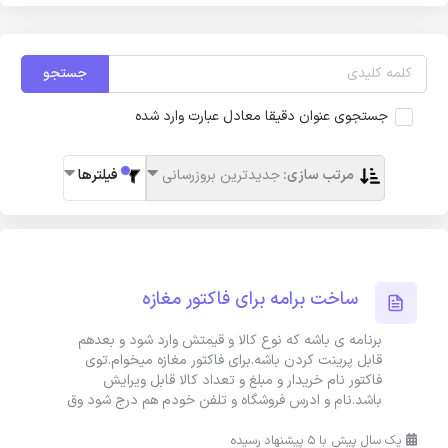
جستجو
جستجوی عنوان دقیقا معادل عبارت وارد شده
مرتب سازی:
جدیدترین بروزرسانی
فیلترها
ساخت برامه برای فاکتور مغازه
برنامه ی باشه که نوع کالا و قیمتش وارد شود و بعدهم
قابل پرینت کردن باشه.برای فاکتور مغازه میخوام.توی
فاکتور نام خریدار و مبلغ و تعداد کالا قابل ویرایش
باشد.نام و ادرس فروشگاه و تلفن خودم هم درج شود وق
یک سال پیش با 5 پیشنهاد رسیده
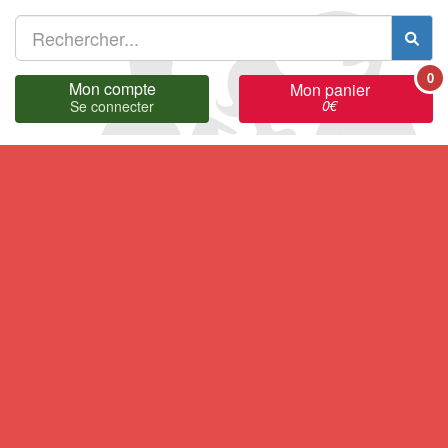
0
Mon compte
Mon panier
0
€
Se connecter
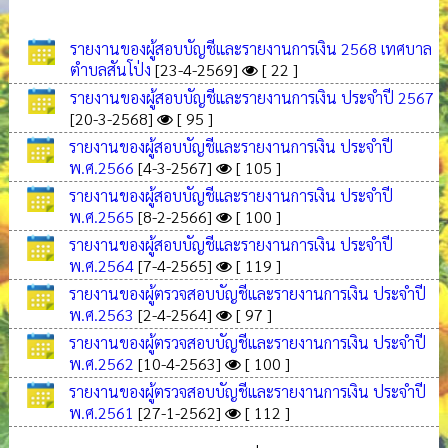
รายงานของผู้สอบบัญชีและรายงานการเงิน 2568 เทศบาล
ตำบลสันโป่ง
[23-4-2569]
[ 22 ]
รายงานของผู้สอบบัญชีและรายงานการเงิน ประจำปี 2567
[20-3-2568]
[ 95 ]
รายงานของผู้สอบบัญชีและรายงานการเงิน ประจำปี
พ.ศ.2566
[4-3-2567]
[ 105 ]
รายงานของผู้สอบบัญชีและรายงานการเงิน ประจำปี
พ.ศ.2565
[8-2-2566]
[ 100 ]
รายงานของผู้สอบบัญชีและรายงานการเงิน ประจำปี
พ.ศ.2564
[7-4-2565]
[ 119 ]
รายงานของผู้ตรวจสอบบัญชีและรายงานการเงิน ประจำปี
พ.ศ.2563
[2-4-2564]
[ 97 ]
รายงานของผู้ตรวจสอบบัญชีและรายงานการเงิน ประจำปี
พ.ศ.2562
[10-4-2563]
[ 100 ]
รายงานของผู้ตรวจสอบบัญชีและรายงานการเงิน ประจำปี
พ.ศ.2561
[27-1-2562]
[ 112 ]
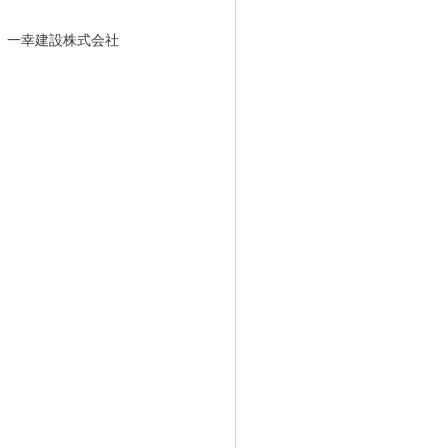
一幸建設株式会社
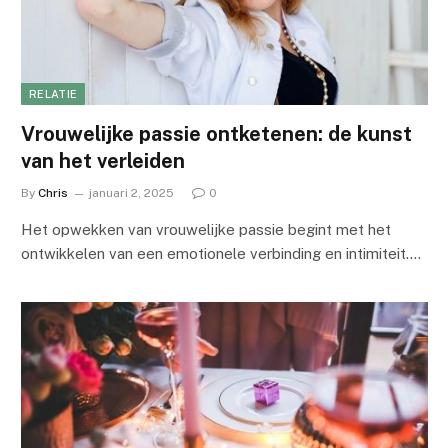
RELATIE
Vrouwelijke passie ontketenen: de kunst
van het verleiden
By
Chris
januari 2, 2025
0
Het opwekken van vrouwelijke passie begint met het
ontwikkelen van een emotionele verbinding en intimiteit.…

= = = =

» What you should do
Output every line of text from the records as a Markdown table with the columns "Row" and "Text", numbering the rows in order and leaving out blank lines and the pictures.

» Problem solution
| Row | Text |
|---|---|
| 1 | جستجو |
| 2 | جستجوی عنوان دقیقا معادل عبارت وارد شده |
| 3 | مرتب سازی: |
| 4 | جدیدترین بروزرسانی |
| 5 | فیلترها |
| 6 | ساخت برامه برای فاکتور مغازه |
| 7 | برنامه ی باشه که نوع کالا و قیمتش وارد شود و بعدهم |
| 8 | قابل پرینت کردن باشه.برای فاکتور مغازه میخوام.توی |
| 9 | فاکتور نام خریدار و مبلغ و تعداد کالا قابل ویرایش |
| 10 | باشد.نام و ادرس فروشگاه و تلفن خودم هم درج شود وق |
| 11 | یک سال پیش با 5 پیشنهاد رسیده |
| 12 | 0 |
| 13 | Mon compte |
| 14 | Mon panier |
| 15 | 0 |
| 16 | € |
| 17 | Se connecter |
| 18 | รายงานของผู้สอบบัญชีและรายงานการเงิน 2568 เทศบาล |
| 19 | ตำบลสันโป่ง |
| 20 | [23-4-2569] |
| 21 | [ 22 ] |
| 22 | รายงานของผู้สอบบัญชีและรายงานการเงิน ประจำปี 2567 |
| 23 | [20-3-2568] |
| 24 | [ 95 ] |
| 25 | รายงานของผู้สอบบัญชีและรายงานการเงิน ประจำปี |
| 26 | พ.ศ.2566 |
| 27 | [4-3-2567] |
| 28 | [ 105 ] |
| 29 | รายงานของผู้สอบบัญชีและรายงานการเงิน ประจำปี |
| 30 | พ.ศ.2565 |
| 31 | [8-2-2566] |
| 32 | [ 100 ] |
| 33 | รายงานของผู้สอบบัญชีและรายงานการเงิน ประจำปี |
| 34 | พ.ศ.2564 |
| 35 | [7-4-2565] |
| 36 | [ 119 ] |
| 37 | รายงานของผู้ตรวจสอบบัญชีและรายงานการเงิน ประจำปี |
| 38 | พ.ศ.2563 |
| 39 | [2-4-2564] |
| 40 | [ 97 ] |
| 41 | รายงานของผู้ตรวจสอบบัญชีและรายงานการเงิน ประจำปี |
| 42 | พ.ศ.2562 |
| 43 | [10-4-2563] |
| 44 | [ 100 ] |
| 45 | รายงานของผู้ตรวจสอบบัญชีและรายงานการเงิน ประจำปี |
| 46 | พ.ศ.2561 |
| 47 | [27-1-2562] |
| 48 | [ 112 ] |
| 49 | 一幸建設株式会社 |
| 50 | RELATIE |
| 51 | Vrouwelijke passie ontketenen: de kunst |
| 52 | van het verleiden |
| 53 | By |
| 54 | Chris |
| 55 | januari 2, 2025 |
| 56 | 0 |
| 57 | Het opwekken van vrouwelijke passie begint met het |
| 58 | ontwikkelen van een emotionele verbinding en intimiteit.… |